Start of Block
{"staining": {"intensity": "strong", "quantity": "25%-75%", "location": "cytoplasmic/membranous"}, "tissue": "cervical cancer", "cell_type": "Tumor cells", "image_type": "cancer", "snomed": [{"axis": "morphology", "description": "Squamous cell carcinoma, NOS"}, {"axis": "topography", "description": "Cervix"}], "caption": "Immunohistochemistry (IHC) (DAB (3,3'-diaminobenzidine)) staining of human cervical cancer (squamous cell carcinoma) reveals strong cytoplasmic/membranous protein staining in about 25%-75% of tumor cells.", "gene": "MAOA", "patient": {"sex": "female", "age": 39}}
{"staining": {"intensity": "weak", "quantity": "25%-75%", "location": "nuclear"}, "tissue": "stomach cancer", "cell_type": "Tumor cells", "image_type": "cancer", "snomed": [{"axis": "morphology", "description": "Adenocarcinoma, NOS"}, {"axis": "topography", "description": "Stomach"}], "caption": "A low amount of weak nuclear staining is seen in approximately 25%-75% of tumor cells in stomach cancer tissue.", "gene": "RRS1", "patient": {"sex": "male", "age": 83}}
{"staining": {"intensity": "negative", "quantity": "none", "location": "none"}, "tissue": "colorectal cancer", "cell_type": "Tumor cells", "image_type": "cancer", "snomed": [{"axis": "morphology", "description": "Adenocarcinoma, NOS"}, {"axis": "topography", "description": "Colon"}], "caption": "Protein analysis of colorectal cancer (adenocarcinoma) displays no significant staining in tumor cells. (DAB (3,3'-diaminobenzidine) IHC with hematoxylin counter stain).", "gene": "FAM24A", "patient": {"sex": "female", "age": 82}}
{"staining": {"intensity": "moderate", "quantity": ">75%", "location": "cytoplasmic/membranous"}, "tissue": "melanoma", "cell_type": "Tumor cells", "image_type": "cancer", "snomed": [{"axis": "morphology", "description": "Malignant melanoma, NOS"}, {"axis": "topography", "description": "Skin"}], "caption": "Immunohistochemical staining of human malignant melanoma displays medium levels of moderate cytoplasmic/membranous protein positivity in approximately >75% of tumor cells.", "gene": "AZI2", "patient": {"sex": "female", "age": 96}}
End of Block
(What needs to be done):
Please repeat the data in full so that nothing differs from the original.

(Answer box):
{"staining": {"intensity": "strong", "quantity": "25%-75%", "location": "cytoplasmic/membranous"}, "tissue": "cervical cancer", "cell_type": "Tumor cells", "image_type": "cancer", "snomed": [{"axis": "morphology", "description": "Squamous cell carcinoma, NOS"}, {"axis": "topography", "description": "Cervix"}], "caption": "Immunohistochemistry (IHC) (DAB (3,3'-diaminobenzidine)) staining of human cervical cancer (squamous cell carcinoma) reveals strong cytoplasmic/membranous protein staining in about 25%-75% of tumor cells.", "gene": "MAOA", "patient": {"sex": "female", "age": 39}}
{"staining": {"intensity": "weak", "quantity": "25%-75%", "location": "nuclear"}, "tissue": "stomach cancer", "cell_type": "Tumor cells", "image_type": "cancer", "snomed": [{"axis": "morphology", "description": "Adenocarcinoma, NOS"}, {"axis": "topography", "description": "Stomach"}], "caption": "A low amount of weak nuclear staining is seen in approximately 25%-75% of tumor cells in stomach cancer tissue.", "gene": "RRS1", "patient": {"sex": "male", "age": 83}}
{"staining": {"intensity": "negative", "quantity": "none", "location": "none"}, "tissue": "colorectal cancer", "cell_type": "Tumor cells", "image_type": "cancer", "snomed": [{"axis": "morphology", "description": "Adenocarcinoma, NOS"}, {"axis": "topography", "description": "Colon"}], "caption": "Protein analysis of colorectal cancer (adenocarcinoma) displays no significant staining in tumor cells. (DAB (3,3'-diaminobenzidine) IHC with hematoxylin counter stain).", "gene": "FAM24A", "patient": {"sex": "female", "age": 82}}
{"staining": {"intensity": "moderate", "quantity": ">75%", "location": "cytoplasmic/membranous"}, "tissue": "melanoma", "cell_type": "Tumor cells", "image_type": "cancer", "snomed": [{"axis": "morphology", "description": "Malignant melanoma, NOS"}, {"axis": "topography", "description": "Skin"}], "caption": "Immunohistochemical staining of human malignant melanoma displays medium levels of moderate cytoplasmic/membranous protein positivity in approximately >75% of tumor cells.", "gene": "AZI2", "patient": {"sex": "female", "age": 96}}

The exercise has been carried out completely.